Despite the fact that the concept of inclusion became progressively more and more wanted within the school faculty which was obvious from the additional number of teachers who were increasingly volunteering for inclusion duty the program became increasingly more difficult.
The primary reason that the difficulty level continued to increase is because the entire school faculty as well as the entire community at large was beginning to see the benefits of “Inclusion,” despite the fact that the administration was still raising the same frivolous objections from year to year.
These objections after eight years became so annoying, to us, that at one meeting at the end of the seventh year in order to assess the following year’s classroom we came to an explosive realization, these seers have no vision and this program, as successful as it was, was doomed. This was another meeting filled with all of the sensitivities of fingernails on a blackboard while simultaneously picking away at a scab.
For eight years the school experienced a continual increase in its student body with three fully included students (all of whom had Down syndrome). However today that school has a decreasing population of students and no “Inclusion program” of any kind without a special needs program of any consequence.

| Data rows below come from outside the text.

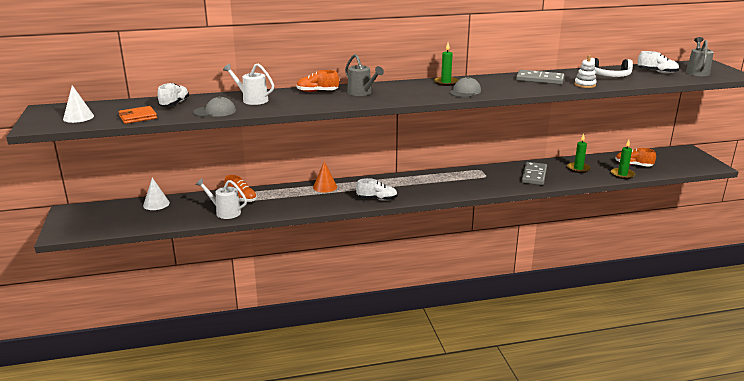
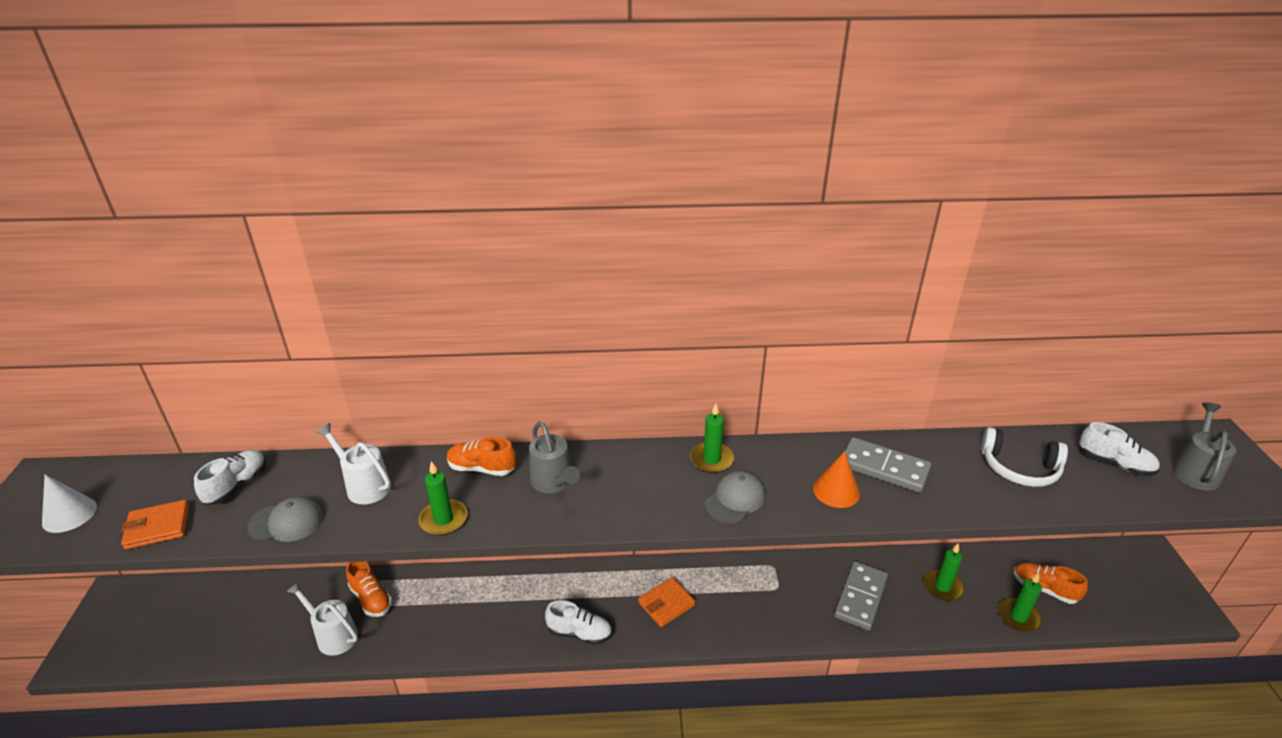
camera: 10 degrees right, 10 degrees up
(156, 204) = (242, 595): white cone -> none
(306, 105) = (443, 519): none -> green candle
(325, 187) = (509, 583): orange cone -> orange cone (836, 491)
(423, 186) = (666, 604): none -> orange wallet
(585, 85) = (964, 499): white stacking toy -> none

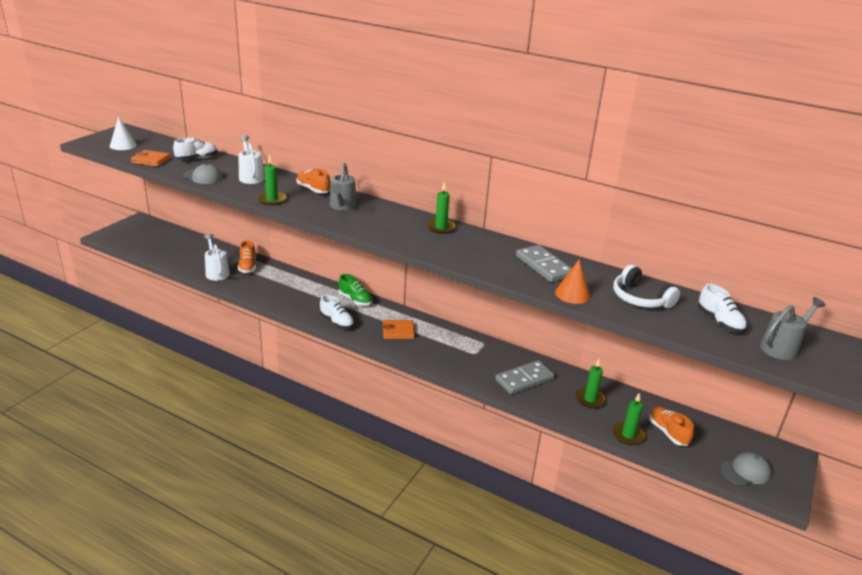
camera: 30 degrees right, 5 degrees down
(569, 579) = (355, 300): none -> green shoe
(735, 500) = (431, 245): grey cap -> grey cap (745, 471)
(836, 491) = (497, 263): orange cone -> orange cone (572, 294)

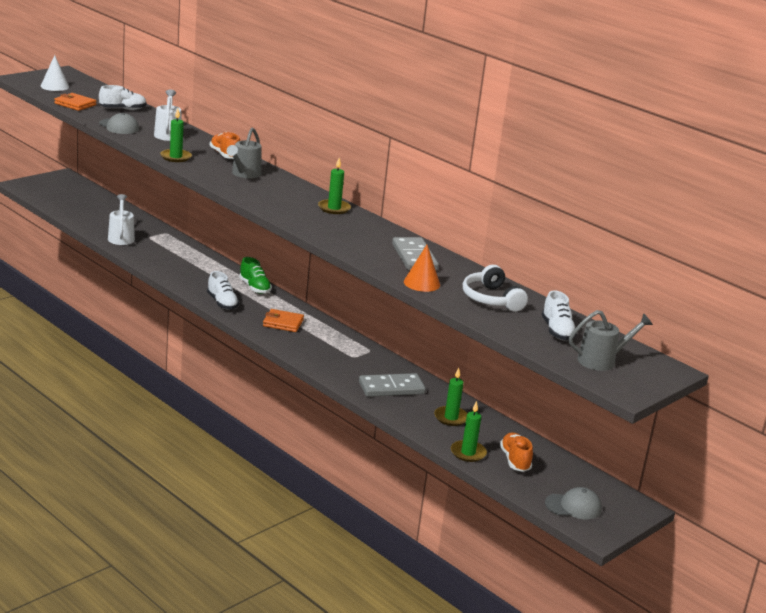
camera: 15 degrees right, 5 degrees down
(247, 266) = (156, 238): orange shoe -> none

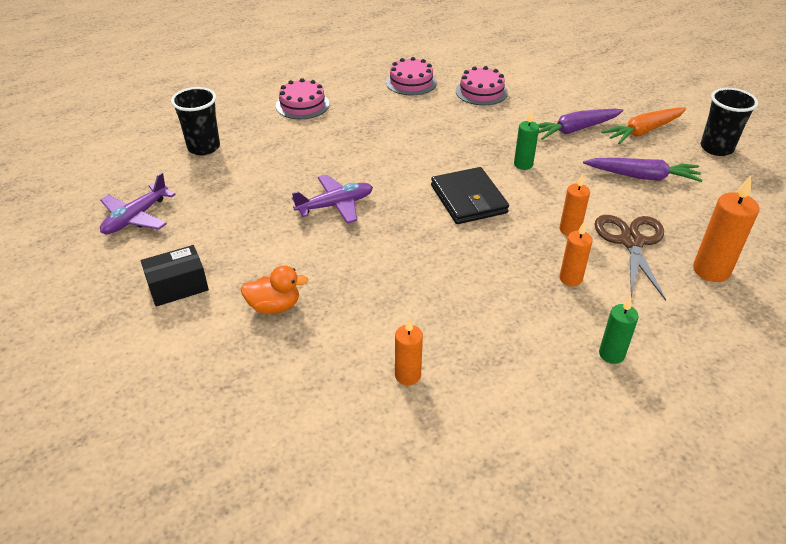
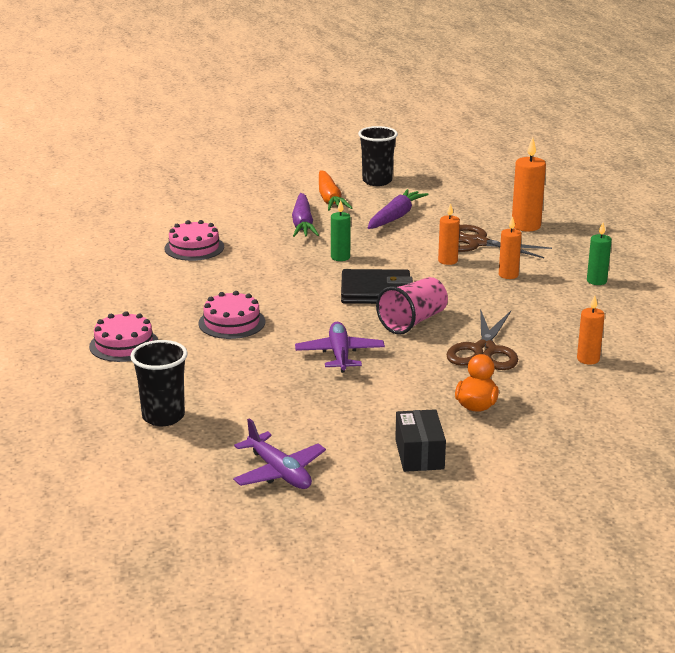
camera: 70 degrees left, 15 degrees down
(387, 292) = (484, 350): none -> brown scissors
(411, 82) = (137, 277): pink cake -> pink cake (232, 322)
(421, 234) = (413, 322): none -> pink cup

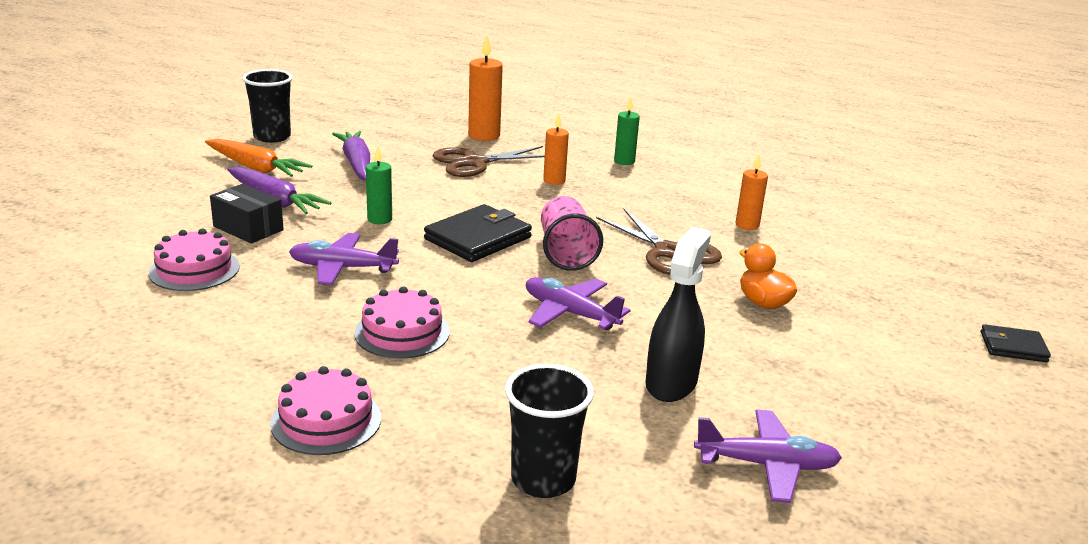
camera: 50 degrees left, 0 degrees up
(266, 277) = (342, 268): none -> purple plane
(316, 414) = (671, 383): none -> black spray bottle
(419, 454) = (820, 371): black box -> black box (248, 228)
(447, 261) = (482, 187): orange candle -> none
(598, 515) = (1013, 347): none -> black wallet

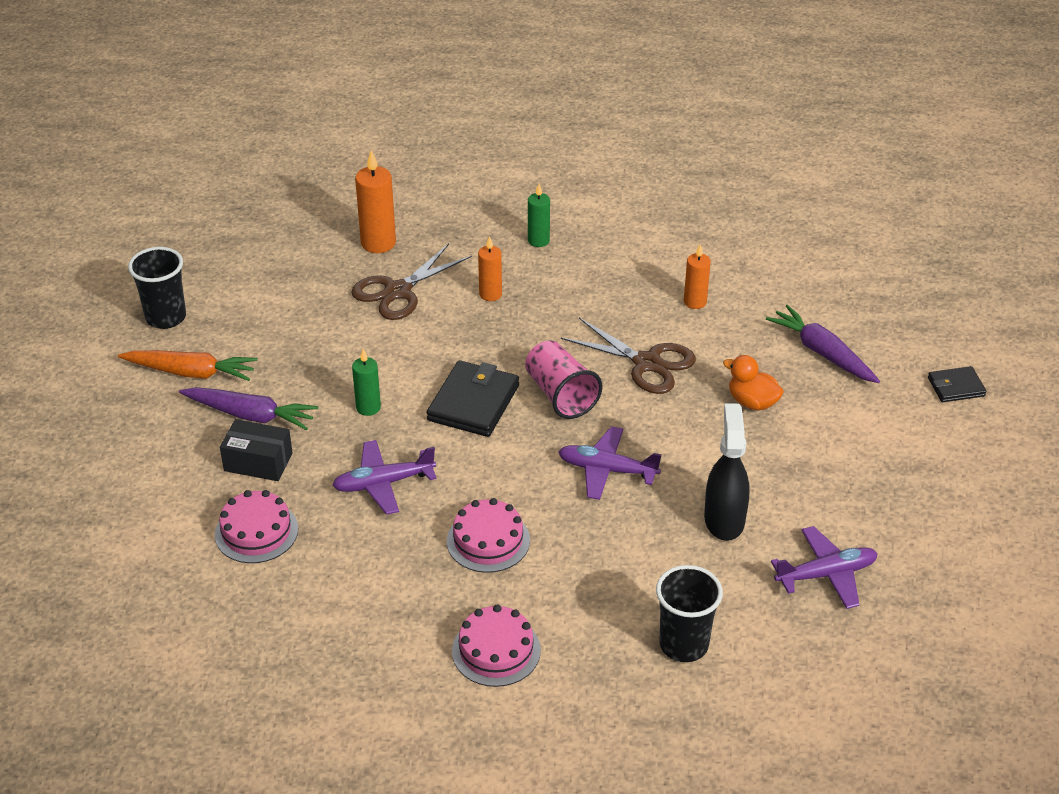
camera: 20 degrees left, 15 degrees up
(356, 164) = (285, 332): purple carrot -> purple carrot (822, 353)

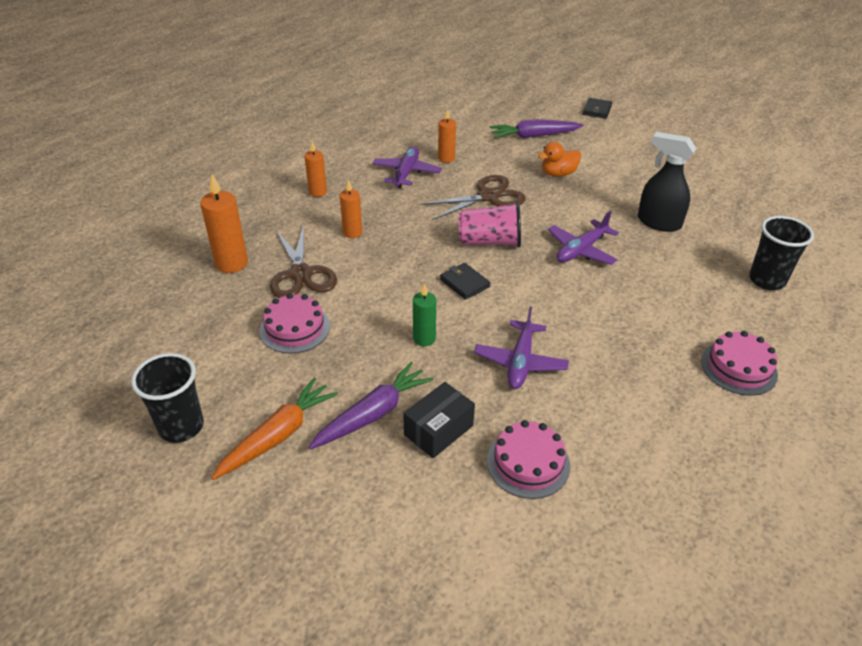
camera: 60 degrees left, 0 degrees up
(473, 403) = (464, 283): black wallet -> black wallet, size x0.57
(488, 540) = (619, 330): pink cake -> pink cake (295, 328)
(538, 241) = (318, 192): green candle -> orange candle
(826, 574) = (727, 205): purple plane -> purple plane (406, 173)

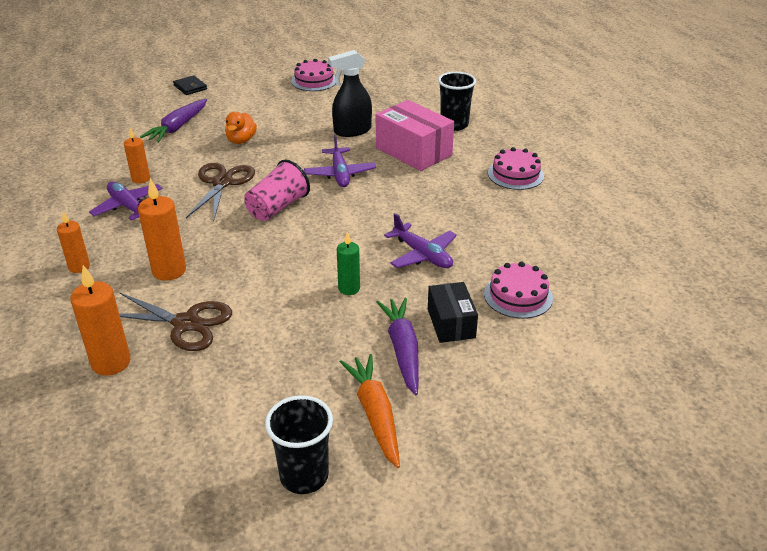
camera: 55 degrees left, 5 degrees down
(295, 328) = (255, 355): pink cake -> pink cake (314, 81)
(352, 233) = (169, 271): orange candle -> orange candle, size x1.59
(464, 283) = (310, 241): black wallet -> none
(679, 276) = (413, 151): none -> pink box

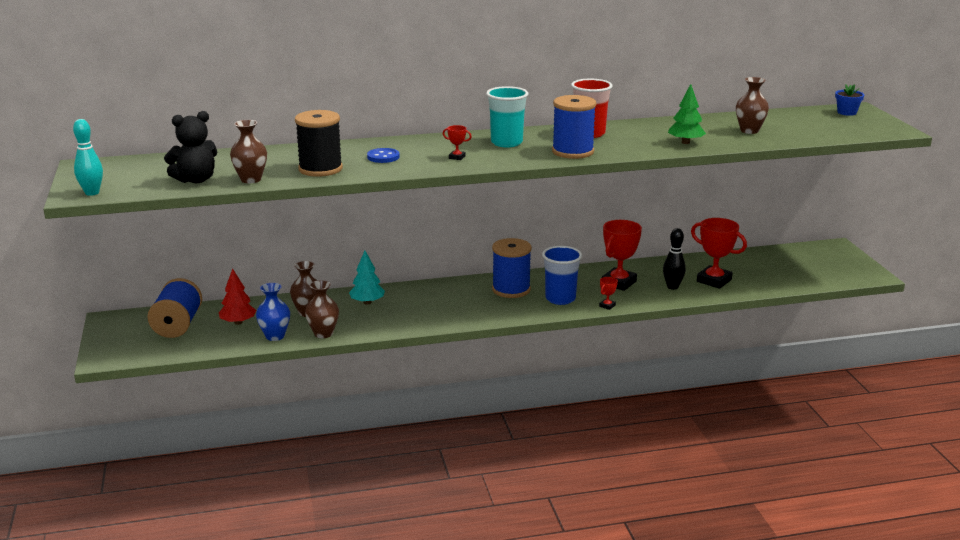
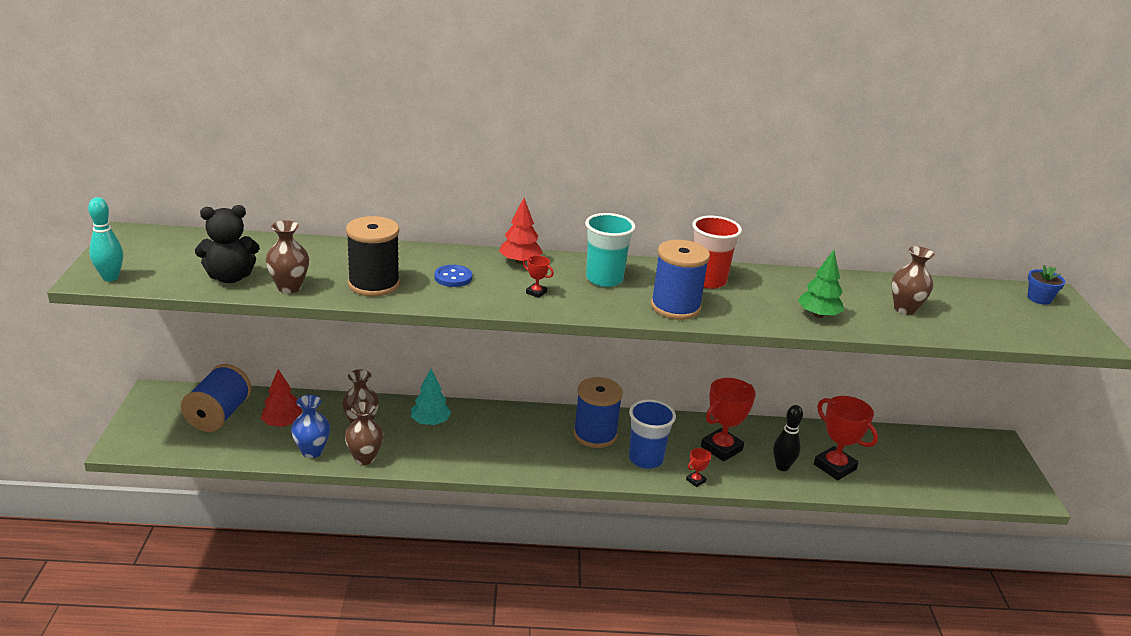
camera: 10 degrees right, 5 degrees up
(431, 141) = (520, 262): none -> red tree

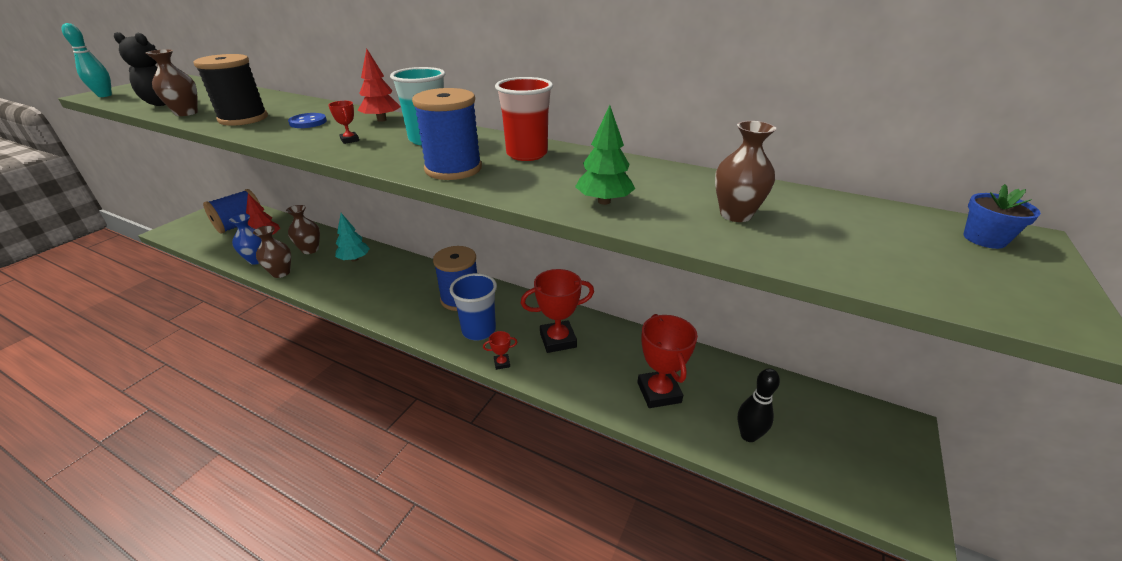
camera: 30 degrees right, 5 degrees up
(782, 467) = (601, 375): black bowling pin -> black bowling pin (748, 435)

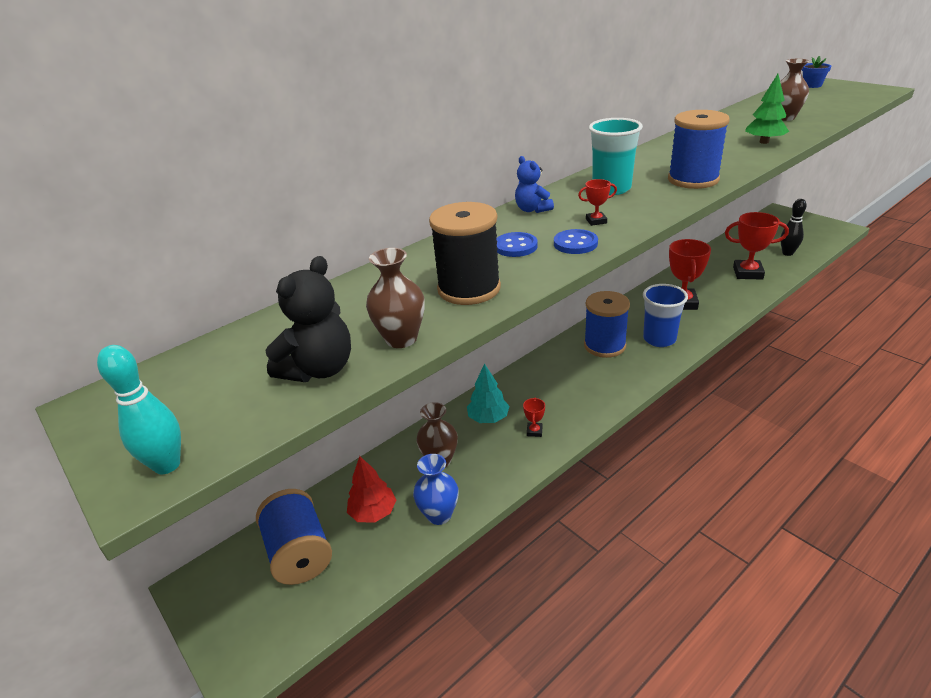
camera: 65 degrees left, 0 degrees up
(281, 273) = (490, 485): brown vase -> none
(304, 137) = (575, 243): none -> blue button
(382, 120) = (532, 209): red tree -> blue teddy bear
(502, 363) = (707, 331): red trophy -> red trophy (534, 431)
(527, 154) = (666, 157): red cup -> none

This was a school who had fully 35 professionals, therapists, and specialists, at no charge to the school, who attended the beginning of school planning sessions only to find themselves being held at an arms distance and fighting to provide what could have been a school standard that would be sought out from around the globe.
We finally gave up trying to deal with the administrative fears and insecurities.
However in the course of the next few posts I would like to explore some of the more successful programs and how they are concomitantly increasing in their “Inclusion” program development.
These are schools and programs whom we can all admire and applaud for their foresight and insight.